PROBLEM DETAILS: Please copy each line of the listing that includes the string "tiếng".

SUPPLIED MATERIAL:
[Start of section]

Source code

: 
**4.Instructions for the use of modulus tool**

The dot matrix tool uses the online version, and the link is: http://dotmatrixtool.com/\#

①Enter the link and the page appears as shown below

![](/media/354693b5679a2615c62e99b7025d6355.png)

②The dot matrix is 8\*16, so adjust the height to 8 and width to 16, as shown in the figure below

[End of section]
[Start of section]

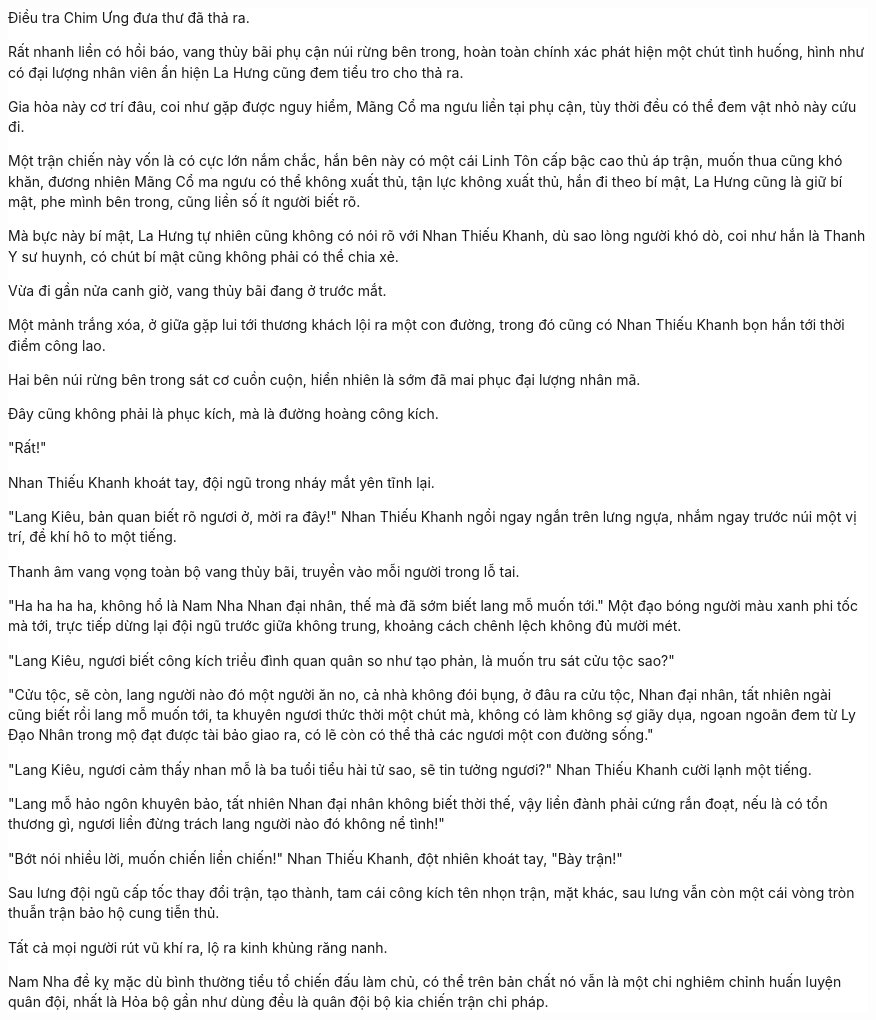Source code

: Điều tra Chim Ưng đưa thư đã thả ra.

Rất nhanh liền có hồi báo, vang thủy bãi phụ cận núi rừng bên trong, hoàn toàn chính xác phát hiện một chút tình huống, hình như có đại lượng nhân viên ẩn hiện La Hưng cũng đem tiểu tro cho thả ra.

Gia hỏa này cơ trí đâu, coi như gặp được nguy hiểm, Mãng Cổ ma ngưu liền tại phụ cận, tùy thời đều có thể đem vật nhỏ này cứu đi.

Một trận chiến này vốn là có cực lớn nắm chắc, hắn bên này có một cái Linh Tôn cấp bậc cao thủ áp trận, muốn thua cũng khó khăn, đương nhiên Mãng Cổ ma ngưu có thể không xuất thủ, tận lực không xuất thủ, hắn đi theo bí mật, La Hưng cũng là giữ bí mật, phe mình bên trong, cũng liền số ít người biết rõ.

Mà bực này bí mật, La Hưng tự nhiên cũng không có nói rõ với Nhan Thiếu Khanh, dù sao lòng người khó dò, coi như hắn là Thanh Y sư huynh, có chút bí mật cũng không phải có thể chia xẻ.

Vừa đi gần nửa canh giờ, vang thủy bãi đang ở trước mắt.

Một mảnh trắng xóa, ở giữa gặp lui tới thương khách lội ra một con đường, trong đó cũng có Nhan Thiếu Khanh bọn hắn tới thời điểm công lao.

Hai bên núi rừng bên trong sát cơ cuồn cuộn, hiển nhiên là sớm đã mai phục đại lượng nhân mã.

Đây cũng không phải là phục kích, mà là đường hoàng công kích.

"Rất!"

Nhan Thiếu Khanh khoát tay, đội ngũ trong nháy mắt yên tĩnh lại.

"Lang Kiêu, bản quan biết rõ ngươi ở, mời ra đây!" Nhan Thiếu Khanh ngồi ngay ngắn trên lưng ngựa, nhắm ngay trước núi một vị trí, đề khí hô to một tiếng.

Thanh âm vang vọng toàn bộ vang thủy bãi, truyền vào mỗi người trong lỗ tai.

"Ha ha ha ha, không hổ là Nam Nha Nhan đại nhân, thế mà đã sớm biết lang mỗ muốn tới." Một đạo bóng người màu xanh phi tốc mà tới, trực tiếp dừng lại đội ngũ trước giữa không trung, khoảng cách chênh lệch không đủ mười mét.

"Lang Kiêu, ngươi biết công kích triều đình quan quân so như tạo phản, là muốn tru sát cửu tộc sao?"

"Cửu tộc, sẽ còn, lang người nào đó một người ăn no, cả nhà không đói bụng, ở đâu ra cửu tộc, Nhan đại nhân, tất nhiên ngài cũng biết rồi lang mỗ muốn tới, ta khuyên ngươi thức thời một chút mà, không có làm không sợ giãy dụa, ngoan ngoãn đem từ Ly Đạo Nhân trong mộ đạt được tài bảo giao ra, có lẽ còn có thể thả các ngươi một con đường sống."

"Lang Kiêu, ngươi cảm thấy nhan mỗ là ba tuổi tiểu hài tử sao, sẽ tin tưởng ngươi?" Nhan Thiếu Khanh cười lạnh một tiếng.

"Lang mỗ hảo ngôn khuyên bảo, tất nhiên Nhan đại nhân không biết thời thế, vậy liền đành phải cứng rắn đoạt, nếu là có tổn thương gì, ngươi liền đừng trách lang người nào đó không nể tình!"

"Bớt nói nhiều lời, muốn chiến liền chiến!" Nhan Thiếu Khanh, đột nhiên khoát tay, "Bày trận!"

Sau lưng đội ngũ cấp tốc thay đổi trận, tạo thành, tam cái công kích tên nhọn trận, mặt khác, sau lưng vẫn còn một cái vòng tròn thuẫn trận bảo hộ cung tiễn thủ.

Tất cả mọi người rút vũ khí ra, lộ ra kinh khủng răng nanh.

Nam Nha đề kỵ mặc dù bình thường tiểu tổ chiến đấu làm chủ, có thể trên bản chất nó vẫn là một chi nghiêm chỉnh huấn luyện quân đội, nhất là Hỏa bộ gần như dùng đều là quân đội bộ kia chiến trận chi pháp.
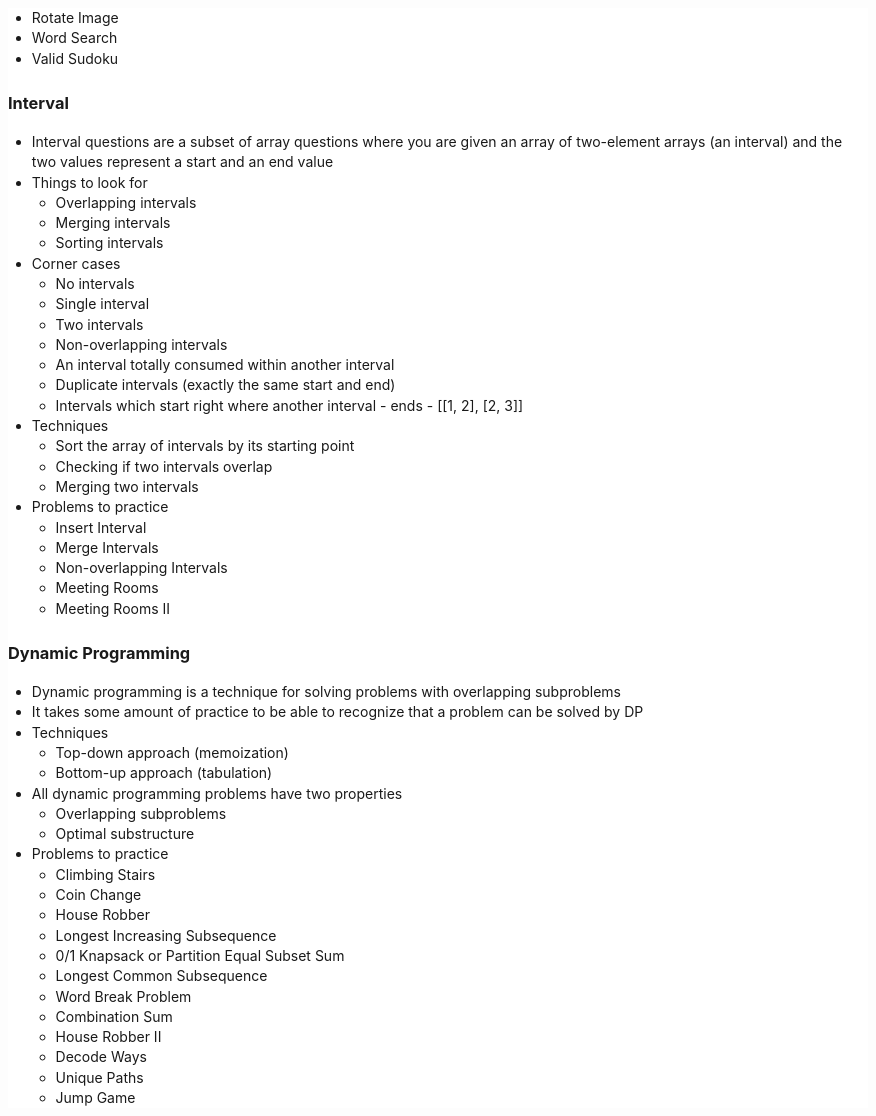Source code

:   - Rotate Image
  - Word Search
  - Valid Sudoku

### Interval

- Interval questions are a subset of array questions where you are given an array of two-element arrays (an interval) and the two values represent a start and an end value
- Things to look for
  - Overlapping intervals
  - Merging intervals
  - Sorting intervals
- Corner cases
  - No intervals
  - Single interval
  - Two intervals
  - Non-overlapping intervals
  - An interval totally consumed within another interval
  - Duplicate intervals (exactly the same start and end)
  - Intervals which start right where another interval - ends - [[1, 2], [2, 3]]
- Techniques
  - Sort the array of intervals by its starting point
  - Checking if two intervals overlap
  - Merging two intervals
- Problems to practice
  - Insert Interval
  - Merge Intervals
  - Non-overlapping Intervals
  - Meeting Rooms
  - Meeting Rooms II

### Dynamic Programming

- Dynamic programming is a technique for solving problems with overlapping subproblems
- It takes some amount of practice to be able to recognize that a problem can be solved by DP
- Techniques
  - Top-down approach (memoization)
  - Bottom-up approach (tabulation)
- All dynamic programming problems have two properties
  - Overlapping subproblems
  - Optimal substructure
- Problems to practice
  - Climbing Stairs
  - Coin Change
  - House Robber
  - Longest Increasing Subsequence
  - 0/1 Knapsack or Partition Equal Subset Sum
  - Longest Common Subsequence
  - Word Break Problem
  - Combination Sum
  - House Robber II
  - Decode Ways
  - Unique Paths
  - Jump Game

[End of section]

SOLUTION TO THIS PROBLEM:
"Lang Kiêu, bản quan biết rõ ngươi ở, mời ra đây!" Nhan Thiếu Khanh ngồi ngay ngắn trên lưng ngựa, nhắm ngay trước núi một vị trí, đề khí hô to một tiếng.
"Lang Kiêu, ngươi cảm thấy nhan mỗ là ba tuổi tiểu hài tử sao, sẽ tin tưởng ngươi?" Nhan Thiếu Khanh cười lạnh một tiếng.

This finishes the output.